O grito da bibliotecária cortou o ar como uma faca, ecoando minha própria turbulência interior. Sem pensar, virei-me e fugi da cena, deixando meu guarda-chuva para trás enquanto corria para o abrigo de minha casa.

Dentro de casa, bati a porta com força e a tranquei com mãos trêmulas. Encostado na madeira, eu era um destroço tremendo, ofegante enquanto a adrenalina corria pelas minhas veias. Meu coração martelava contra minhas costelas, ameaçando explodir.

Segurei o estômago, a náusea subindo dentro de mim. "O que diabos foi isso?!" gritei, as palavras um apelo desesperado por respostas em um mundo subitamente virado de cabeça para baixo.

Será que aquele livro realmente transformou minhas palavras em realidade? O pânico me atingiu como uma onda de maré enquanto eu lutava para pegar o ominoso volume de minha mochila. Com mãos trêmulas, o retirei e olhei suas páginas com descrença.

O texto havia se multiplicado, espalhando-se como uma escuridão rastejante, registrando não apenas minhas ações passadas, mas também os pensamentos girando em minha mente, como se o próprio livro tivesse se tornado um narrador.

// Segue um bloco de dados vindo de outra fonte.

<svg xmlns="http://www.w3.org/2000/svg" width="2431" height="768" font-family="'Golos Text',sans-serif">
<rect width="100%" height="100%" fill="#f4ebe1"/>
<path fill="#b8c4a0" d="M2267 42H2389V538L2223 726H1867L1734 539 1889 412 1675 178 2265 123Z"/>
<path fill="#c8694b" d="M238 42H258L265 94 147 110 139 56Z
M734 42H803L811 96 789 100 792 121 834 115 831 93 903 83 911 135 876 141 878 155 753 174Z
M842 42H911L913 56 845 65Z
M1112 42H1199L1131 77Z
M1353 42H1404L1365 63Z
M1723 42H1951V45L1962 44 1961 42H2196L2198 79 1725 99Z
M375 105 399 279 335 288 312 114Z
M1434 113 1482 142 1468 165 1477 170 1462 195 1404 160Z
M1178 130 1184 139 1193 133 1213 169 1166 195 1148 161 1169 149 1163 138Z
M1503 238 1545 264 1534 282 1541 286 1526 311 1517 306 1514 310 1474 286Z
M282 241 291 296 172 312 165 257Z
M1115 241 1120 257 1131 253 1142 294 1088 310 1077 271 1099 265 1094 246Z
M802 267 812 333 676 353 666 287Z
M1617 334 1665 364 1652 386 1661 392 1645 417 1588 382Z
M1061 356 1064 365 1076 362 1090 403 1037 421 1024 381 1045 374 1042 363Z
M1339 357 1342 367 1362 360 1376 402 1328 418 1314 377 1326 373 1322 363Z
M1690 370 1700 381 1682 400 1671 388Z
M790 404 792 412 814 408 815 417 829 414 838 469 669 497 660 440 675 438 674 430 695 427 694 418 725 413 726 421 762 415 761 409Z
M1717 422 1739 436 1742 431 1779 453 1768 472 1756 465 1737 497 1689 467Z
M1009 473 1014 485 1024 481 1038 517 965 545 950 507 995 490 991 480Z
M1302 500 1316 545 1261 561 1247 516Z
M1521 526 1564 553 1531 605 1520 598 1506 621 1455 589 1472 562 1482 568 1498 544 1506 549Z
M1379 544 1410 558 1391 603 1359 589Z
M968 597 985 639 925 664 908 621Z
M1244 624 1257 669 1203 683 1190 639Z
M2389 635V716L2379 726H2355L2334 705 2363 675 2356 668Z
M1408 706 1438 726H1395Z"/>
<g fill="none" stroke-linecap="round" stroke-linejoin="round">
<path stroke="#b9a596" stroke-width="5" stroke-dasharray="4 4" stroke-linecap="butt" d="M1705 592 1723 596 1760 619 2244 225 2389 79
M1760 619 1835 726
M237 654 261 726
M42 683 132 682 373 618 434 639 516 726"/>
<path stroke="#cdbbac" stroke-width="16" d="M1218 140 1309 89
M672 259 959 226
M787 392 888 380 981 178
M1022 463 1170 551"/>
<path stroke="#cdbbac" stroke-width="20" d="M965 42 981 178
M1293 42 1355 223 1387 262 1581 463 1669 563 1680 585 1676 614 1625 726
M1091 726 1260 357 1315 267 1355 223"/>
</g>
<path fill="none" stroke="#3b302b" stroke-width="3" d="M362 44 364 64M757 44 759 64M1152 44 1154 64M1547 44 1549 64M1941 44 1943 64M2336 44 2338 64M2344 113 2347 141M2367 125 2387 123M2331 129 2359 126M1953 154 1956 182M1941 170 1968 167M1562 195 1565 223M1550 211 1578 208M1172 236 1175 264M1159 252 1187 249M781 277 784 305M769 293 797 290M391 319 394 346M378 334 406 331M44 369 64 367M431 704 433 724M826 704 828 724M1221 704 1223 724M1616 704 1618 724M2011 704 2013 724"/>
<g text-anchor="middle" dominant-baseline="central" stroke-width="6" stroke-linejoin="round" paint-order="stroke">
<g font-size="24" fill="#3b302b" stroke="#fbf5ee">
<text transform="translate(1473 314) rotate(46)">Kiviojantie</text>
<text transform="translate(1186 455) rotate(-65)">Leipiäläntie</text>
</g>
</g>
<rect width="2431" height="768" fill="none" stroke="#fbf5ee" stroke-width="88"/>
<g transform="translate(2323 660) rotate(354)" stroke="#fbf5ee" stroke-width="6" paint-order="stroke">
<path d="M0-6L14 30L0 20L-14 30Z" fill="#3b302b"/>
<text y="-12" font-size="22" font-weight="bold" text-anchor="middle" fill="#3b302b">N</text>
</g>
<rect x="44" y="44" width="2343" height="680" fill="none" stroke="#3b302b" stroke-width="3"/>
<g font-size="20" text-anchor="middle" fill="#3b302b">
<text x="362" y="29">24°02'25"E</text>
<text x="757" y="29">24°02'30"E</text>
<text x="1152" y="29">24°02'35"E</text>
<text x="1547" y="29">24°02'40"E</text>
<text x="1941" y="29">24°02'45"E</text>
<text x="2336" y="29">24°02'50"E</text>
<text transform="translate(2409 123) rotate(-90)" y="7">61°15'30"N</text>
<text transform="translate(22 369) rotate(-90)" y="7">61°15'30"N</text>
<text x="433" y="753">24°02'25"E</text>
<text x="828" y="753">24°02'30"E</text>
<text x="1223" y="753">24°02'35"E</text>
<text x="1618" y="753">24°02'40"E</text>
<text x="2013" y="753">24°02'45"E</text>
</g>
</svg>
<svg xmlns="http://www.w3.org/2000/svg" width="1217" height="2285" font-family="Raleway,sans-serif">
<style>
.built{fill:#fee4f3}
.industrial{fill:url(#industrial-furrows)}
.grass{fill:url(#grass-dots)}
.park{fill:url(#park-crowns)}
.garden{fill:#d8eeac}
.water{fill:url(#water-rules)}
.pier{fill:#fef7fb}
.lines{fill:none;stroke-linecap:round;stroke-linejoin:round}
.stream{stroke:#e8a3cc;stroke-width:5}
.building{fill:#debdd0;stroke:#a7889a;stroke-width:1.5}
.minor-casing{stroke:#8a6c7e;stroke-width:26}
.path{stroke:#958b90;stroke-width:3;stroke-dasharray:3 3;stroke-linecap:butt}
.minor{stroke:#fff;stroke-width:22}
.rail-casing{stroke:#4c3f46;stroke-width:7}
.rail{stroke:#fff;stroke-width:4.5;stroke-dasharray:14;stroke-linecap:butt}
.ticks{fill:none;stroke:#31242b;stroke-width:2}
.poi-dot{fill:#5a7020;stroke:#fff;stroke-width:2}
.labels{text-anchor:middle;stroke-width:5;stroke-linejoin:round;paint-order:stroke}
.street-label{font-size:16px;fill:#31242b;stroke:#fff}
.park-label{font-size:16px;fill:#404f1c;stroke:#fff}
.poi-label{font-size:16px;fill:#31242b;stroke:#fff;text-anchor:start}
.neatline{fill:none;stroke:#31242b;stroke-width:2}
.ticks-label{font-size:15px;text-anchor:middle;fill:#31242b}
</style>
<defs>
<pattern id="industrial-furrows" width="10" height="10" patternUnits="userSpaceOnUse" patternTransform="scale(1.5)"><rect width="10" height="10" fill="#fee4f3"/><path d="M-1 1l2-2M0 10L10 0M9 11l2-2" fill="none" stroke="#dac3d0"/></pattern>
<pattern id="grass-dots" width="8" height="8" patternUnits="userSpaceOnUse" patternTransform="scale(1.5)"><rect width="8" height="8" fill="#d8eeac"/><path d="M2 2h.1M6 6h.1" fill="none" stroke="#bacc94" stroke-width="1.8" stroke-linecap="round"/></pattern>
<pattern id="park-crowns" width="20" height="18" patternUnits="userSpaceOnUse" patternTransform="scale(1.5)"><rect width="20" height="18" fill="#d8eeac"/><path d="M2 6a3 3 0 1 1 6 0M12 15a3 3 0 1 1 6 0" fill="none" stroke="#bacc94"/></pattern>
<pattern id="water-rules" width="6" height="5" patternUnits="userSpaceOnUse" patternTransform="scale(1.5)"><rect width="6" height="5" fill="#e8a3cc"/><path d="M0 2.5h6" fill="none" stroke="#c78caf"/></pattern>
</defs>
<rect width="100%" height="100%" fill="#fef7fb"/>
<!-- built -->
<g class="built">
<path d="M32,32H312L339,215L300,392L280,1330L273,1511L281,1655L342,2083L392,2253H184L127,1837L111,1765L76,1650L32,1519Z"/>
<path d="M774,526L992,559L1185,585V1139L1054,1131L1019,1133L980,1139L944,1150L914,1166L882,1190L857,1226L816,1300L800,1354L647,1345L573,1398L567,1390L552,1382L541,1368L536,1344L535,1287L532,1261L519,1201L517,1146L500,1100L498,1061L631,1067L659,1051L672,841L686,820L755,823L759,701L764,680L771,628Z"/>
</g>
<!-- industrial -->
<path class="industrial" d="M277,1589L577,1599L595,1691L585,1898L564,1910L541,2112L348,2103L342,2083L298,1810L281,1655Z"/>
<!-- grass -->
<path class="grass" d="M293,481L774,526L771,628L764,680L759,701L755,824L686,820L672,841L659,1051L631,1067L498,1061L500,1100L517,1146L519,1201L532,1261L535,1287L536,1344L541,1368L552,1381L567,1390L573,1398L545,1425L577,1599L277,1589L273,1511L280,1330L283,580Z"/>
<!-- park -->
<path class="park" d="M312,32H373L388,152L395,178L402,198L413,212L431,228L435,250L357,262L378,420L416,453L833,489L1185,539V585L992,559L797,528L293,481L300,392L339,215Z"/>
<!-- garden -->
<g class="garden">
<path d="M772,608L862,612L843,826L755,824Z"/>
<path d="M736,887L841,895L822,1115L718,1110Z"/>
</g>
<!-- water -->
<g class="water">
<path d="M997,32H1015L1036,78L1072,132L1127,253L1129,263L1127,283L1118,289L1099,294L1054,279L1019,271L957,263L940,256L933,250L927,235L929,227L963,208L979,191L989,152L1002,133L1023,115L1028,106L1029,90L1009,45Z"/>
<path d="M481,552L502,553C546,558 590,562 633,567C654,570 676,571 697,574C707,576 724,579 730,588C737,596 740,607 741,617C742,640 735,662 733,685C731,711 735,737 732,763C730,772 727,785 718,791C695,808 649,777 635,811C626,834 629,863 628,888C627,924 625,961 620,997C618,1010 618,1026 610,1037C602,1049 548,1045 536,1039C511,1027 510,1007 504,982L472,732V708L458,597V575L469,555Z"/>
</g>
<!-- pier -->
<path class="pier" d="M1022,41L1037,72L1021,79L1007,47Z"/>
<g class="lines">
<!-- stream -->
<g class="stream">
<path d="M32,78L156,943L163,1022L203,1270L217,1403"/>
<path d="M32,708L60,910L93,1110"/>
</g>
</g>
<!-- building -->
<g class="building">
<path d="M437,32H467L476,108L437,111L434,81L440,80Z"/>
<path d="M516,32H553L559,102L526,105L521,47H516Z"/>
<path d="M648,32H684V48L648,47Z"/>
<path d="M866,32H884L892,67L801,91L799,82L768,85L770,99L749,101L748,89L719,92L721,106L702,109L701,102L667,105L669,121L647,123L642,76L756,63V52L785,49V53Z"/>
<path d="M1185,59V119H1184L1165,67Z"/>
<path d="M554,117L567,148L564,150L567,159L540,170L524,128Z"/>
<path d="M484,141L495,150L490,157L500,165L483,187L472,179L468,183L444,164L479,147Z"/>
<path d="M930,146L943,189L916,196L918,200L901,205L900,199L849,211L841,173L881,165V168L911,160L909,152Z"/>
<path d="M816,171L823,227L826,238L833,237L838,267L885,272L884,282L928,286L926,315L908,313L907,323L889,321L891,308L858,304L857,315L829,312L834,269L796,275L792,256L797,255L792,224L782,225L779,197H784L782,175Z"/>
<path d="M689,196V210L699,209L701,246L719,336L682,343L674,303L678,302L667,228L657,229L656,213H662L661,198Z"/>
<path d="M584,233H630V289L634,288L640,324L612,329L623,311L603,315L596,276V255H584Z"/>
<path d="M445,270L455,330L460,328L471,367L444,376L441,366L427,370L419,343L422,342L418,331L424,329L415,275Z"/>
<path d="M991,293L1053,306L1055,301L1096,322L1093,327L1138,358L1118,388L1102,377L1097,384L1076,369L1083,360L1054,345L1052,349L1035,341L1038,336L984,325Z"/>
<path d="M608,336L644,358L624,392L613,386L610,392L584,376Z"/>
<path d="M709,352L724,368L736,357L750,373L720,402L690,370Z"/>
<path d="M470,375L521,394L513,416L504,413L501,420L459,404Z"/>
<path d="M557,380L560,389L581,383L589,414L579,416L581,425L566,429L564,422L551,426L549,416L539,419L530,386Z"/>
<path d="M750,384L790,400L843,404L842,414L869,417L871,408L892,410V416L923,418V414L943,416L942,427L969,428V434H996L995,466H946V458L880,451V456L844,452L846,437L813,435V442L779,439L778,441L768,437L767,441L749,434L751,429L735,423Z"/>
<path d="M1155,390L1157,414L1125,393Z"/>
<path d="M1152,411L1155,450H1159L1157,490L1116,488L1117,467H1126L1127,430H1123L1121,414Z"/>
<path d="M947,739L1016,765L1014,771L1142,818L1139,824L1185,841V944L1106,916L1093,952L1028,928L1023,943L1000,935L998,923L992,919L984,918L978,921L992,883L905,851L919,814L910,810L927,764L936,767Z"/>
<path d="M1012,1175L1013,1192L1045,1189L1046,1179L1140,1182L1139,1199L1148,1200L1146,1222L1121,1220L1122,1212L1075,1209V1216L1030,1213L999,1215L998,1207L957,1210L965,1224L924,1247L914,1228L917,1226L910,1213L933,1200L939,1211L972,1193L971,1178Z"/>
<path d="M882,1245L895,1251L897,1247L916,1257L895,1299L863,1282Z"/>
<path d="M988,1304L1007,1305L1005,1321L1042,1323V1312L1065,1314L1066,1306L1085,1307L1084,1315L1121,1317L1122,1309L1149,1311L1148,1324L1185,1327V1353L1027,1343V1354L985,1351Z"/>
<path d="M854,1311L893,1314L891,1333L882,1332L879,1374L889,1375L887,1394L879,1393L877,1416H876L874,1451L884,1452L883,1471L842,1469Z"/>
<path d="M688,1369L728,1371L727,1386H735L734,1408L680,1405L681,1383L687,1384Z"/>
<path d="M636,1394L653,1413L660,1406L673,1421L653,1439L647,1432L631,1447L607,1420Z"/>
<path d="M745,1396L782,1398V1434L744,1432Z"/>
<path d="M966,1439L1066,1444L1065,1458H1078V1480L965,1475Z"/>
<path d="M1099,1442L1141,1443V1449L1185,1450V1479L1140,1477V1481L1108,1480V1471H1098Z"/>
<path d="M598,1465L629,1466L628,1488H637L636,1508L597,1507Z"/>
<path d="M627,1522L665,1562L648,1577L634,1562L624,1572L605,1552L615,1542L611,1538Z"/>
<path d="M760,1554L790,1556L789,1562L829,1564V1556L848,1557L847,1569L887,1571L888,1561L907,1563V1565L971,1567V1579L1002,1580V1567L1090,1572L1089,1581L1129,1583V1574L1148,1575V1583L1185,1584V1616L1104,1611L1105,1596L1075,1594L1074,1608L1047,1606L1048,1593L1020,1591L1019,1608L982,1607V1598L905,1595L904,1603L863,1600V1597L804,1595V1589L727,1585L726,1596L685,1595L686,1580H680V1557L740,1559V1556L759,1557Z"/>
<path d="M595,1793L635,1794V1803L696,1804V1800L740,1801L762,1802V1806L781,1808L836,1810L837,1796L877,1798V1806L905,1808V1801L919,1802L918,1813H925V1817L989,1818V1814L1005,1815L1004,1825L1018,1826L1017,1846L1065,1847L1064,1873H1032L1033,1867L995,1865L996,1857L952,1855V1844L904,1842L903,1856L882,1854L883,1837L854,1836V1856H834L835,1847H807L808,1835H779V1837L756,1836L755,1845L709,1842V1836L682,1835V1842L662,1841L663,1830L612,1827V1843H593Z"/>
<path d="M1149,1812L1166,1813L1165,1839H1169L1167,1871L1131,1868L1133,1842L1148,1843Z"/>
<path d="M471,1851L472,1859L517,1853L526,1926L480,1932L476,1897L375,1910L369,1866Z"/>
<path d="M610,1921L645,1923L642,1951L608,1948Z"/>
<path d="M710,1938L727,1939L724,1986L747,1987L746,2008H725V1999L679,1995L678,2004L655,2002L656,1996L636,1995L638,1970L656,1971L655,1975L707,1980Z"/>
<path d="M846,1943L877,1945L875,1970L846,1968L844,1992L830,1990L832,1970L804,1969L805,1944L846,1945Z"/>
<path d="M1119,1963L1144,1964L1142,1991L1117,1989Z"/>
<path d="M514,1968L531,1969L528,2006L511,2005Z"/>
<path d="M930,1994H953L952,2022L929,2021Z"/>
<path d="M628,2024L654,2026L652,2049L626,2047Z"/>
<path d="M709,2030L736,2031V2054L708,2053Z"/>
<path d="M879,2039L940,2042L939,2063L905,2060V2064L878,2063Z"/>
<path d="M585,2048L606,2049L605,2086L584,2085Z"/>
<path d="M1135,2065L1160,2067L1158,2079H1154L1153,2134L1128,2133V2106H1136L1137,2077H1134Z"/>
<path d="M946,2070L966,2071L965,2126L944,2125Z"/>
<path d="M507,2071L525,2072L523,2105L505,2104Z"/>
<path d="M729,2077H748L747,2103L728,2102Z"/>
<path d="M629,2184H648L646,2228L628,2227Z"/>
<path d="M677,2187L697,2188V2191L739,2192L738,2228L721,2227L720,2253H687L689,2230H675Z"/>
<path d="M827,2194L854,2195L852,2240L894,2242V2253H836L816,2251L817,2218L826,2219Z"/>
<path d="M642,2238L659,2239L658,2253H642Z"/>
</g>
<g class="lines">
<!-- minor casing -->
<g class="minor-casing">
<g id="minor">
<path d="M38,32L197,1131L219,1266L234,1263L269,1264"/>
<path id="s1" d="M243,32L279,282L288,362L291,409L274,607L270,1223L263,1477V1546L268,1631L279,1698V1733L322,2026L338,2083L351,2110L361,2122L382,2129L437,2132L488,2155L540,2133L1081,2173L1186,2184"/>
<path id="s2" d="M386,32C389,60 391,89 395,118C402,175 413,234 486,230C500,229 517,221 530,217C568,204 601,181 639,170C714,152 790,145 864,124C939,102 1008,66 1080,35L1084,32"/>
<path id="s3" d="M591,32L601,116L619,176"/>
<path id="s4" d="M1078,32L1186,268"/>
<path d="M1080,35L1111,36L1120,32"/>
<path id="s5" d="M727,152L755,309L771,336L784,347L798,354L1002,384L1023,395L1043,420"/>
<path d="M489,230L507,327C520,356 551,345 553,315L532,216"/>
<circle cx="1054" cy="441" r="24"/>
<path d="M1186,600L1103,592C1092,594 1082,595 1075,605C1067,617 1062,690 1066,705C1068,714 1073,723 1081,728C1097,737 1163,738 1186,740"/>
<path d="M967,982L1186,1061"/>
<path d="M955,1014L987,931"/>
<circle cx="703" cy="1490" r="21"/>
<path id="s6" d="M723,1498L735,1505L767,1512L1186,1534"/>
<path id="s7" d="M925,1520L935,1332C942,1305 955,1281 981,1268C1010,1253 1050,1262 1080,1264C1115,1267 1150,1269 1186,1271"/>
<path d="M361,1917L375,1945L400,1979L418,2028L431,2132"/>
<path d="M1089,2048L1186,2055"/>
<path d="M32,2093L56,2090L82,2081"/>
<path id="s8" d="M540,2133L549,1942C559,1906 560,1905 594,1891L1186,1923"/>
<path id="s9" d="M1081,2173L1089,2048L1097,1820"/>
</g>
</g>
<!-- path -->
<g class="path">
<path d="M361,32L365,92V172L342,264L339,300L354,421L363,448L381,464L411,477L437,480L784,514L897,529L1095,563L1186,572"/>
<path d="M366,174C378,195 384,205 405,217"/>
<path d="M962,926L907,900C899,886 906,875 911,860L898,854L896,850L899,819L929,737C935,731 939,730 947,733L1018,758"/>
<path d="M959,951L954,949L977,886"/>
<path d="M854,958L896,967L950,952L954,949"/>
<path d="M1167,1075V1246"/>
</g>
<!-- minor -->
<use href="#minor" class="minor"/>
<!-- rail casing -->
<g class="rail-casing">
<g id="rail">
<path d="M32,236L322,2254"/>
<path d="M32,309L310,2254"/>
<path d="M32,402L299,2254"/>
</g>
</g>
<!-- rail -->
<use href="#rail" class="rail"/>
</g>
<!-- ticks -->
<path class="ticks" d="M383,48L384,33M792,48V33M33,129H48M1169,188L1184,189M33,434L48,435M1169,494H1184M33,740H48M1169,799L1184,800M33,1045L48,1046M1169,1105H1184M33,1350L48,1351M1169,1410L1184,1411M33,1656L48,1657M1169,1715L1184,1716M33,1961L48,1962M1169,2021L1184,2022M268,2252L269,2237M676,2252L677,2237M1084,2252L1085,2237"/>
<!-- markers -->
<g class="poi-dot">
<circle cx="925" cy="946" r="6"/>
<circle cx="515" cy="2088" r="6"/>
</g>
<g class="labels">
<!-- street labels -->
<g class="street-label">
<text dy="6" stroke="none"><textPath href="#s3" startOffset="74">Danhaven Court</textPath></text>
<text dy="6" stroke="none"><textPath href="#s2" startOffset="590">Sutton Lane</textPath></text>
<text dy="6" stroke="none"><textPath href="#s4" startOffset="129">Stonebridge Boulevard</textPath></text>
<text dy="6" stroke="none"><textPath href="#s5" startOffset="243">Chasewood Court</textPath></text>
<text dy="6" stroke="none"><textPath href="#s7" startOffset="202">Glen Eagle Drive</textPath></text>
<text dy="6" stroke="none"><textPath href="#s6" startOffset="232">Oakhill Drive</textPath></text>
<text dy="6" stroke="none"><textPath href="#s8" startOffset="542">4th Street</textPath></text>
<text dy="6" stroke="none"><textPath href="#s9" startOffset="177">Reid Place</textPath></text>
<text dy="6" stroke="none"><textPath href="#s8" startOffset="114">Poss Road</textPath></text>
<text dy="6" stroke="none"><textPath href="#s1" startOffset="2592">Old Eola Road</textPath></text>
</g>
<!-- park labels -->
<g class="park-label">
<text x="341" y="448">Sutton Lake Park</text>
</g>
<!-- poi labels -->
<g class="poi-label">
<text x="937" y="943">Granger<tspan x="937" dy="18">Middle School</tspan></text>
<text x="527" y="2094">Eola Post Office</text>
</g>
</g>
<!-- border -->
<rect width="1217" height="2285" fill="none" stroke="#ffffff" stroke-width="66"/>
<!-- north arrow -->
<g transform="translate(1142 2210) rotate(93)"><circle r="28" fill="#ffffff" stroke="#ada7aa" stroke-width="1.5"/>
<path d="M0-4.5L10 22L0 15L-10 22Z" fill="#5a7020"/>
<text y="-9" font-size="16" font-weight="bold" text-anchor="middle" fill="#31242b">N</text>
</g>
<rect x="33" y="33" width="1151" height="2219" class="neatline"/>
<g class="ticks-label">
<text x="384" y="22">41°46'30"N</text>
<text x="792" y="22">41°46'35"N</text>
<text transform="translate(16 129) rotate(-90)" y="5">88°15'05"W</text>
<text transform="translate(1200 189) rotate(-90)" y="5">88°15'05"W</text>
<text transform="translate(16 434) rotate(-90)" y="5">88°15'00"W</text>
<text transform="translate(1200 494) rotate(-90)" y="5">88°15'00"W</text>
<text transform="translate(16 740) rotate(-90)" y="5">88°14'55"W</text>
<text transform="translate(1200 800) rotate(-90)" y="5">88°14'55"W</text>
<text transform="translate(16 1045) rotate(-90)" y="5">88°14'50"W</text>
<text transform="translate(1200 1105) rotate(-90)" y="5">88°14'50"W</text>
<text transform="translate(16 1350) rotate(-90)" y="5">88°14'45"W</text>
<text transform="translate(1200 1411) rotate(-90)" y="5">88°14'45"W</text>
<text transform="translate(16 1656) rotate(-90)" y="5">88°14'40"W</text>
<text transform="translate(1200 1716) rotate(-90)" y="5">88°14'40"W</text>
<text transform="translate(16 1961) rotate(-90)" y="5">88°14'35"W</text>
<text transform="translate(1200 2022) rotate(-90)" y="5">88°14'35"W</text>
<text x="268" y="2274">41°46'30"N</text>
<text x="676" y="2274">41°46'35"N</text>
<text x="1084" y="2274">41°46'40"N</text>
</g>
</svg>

A frase final enviou um arrepio pela minha espinha: "A plateia ficou satisfeita com a conclusão do primeiro ato." Minha respiração ficou presa na garganta. Uma plateia? Olhei ao redor, mas não havia ninguém à vista. Eu estava sozinho, preso em um pesadelo de minha própria criação.

Olhei para o livro novamente. "Notando a confusão do autor, Scriver decidiu oferecer sua ajuda. Com uma mão elegante e enluvada, ele fez um gesto em direção ao balcão."

Reunindo toda a minha coragem, dei um passo hesitante para fora. A chuva incessante havia cessado, deixando um silêncio assustador em seu rastro. O céu acima, sem nuvens, apresentava uma visão aterrorizante.

Centenas de olhos colossais e inexpressivos me encaravam, seus olhares inclementes penetrando minha alma.